(Records from a collection)
= Beginning of Section =

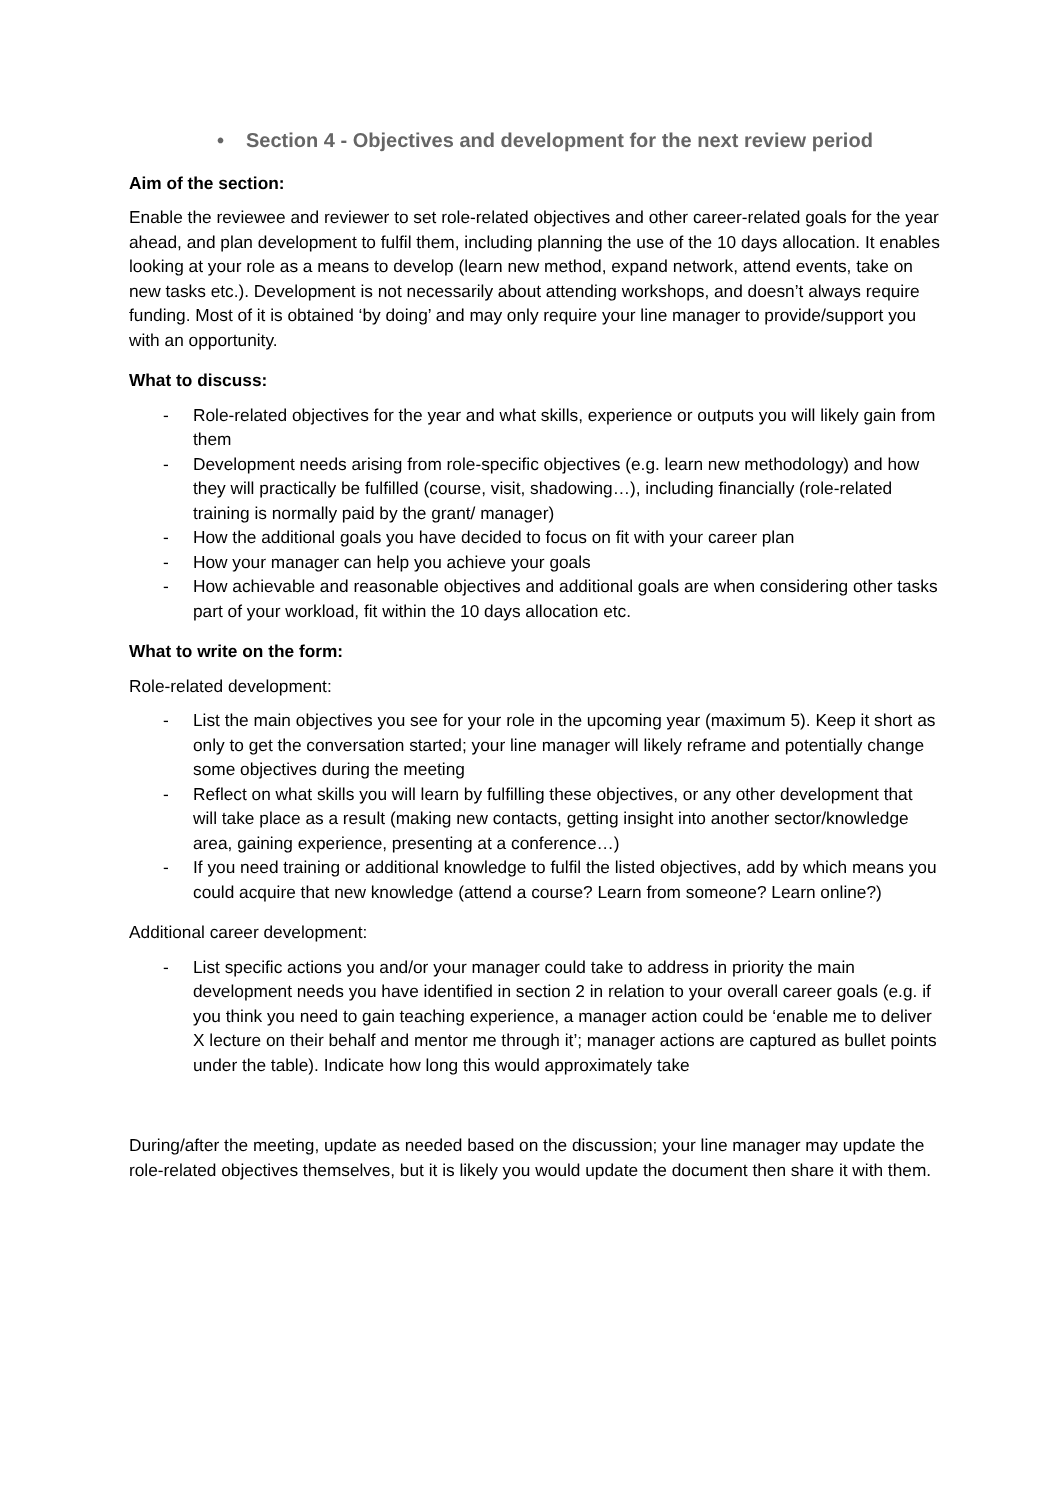• Section 4 - Objectives and development for the next review period
Aim of the section:
Enable the reviewee and reviewer to set role-related objectives and other career-related goals for the year ahead, and plan development to fulfil them, including planning the use of the 10 days allocation. It enables looking at your role as a means to develop (learn new method, expand network, attend events, take on new tasks etc.). Development is not necessarily about attending workshops, and doesn’t always require funding. Most of it is obtained ‘by doing’ and may only require your line manager to provide/support you with an opportunity.
What to discuss:
- Role-related objectives for the year and what skills, experience or outputs you will likely gain from them
- Development needs arising from role-specific objectives (e.g. learn new methodology) and how they will practically be fulfilled (course, visit, shadowing…), including financially (role-related training is normally paid by the grant/ manager)
- How the additional goals you have decided to focus on fit with your career plan
- How your manager can help you achieve your goals
- How achievable and reasonable objectives and additional goals are when considering other tasks part of your workload, fit within the 10 days allocation etc.
What to write on the form:
Role-related development:
- List the main objectives you see for your role in the upcoming year (maximum 5). Keep it short as only to get the conversation started; your line manager will likely reframe and potentially change some objectives during the meeting
- Reflect on what skills you will learn by fulfilling these objectives, or any other development that will take place as a result (making new contacts, getting insight into another sector/knowledge area, gaining experience, presenting at a conference…)
- If you need training or additional knowledge to fulfil the listed objectives, add by which means you could acquire that new knowledge (attend a course? Learn from someone? Learn online?)
Additional career development:
- List specific actions you and/or your manager could take to address in priority the main development needs you have identified in section 2 in relation to your overall career goals (e.g. if you think you need to gain teaching experience, a manager action could be ‘enable me to deliver X lecture on their behalf and mentor me through it’; manager actions are captured as bullet points under the table). Indicate how long this would approximately take
During/after the meeting, update as needed based on the discussion; your line manager may update the role-related objectives themselves, but it is likely you would update the document then share it with them.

= End of Section =

Every line of the data above should be returned exactly, with the pictures removed.

Solution
• Section 4 - Objectives and development for the next review period
Aim of the section:
Enable the reviewee and reviewer to set role-related objectives and other career-related goals for the year ahead, and plan development to fulfil them, including planning the use of the 10 days allocation. It enables looking at your role as a means to develop (learn new method, expand network, attend events, take on new tasks etc.). Development is not necessarily about attending workshops, and doesn’t always require funding. Most of it is obtained ‘by doing’ and may only require your line manager to provide/support you with an opportunity.
What to discuss:
- Role-related objectives for the year and what skills, experience or outputs you will likely gain from them
- Development needs arising from role-specific objectives (e.g. learn new methodology) and how they will practically be fulfilled (course, visit, shadowing…), including financially (role-related training is normally paid by the grant/ manager)
- How the additional goals you have decided to focus on fit with your career plan
- How your manager can help you achieve your goals
- How achievable and reasonable objectives and additional goals are when considering other tasks part of your workload, fit within the 10 days allocation etc.
What to write on the form:
Role-related development:
- List the main objectives you see for your role in the upcoming year (maximum 5). Keep it short as only to get the conversation started; your line manager will likely reframe and potentially change some objectives during the meeting
- Reflect on what skills you will learn by fulfilling these objectives, or any other development that will take place as a result (making new contacts, getting insight into another sector/knowledge area, gaining experience, presenting at a conference…)
- If you need training or additional knowledge to fulfil the listed objectives, add by which means you could acquire that new knowledge (attend a course? Learn from someone? Learn online?)
Additional career development:
- List specific actions you and/or your manager could take to address in priority the main development needs you have identified in section 2 in relation to your overall career goals (e.g. if you think you need to gain teaching experience, a manager action could be ‘enable me to deliver X lecture on their behalf and mentor me through it’; manager actions are captured as bullet points under the table). Indicate how long this would approximately take
During/after the meeting, update as needed based on the discussion; your line manager may update the role-related objectives themselves, but it is likely you would update the document then share it with them.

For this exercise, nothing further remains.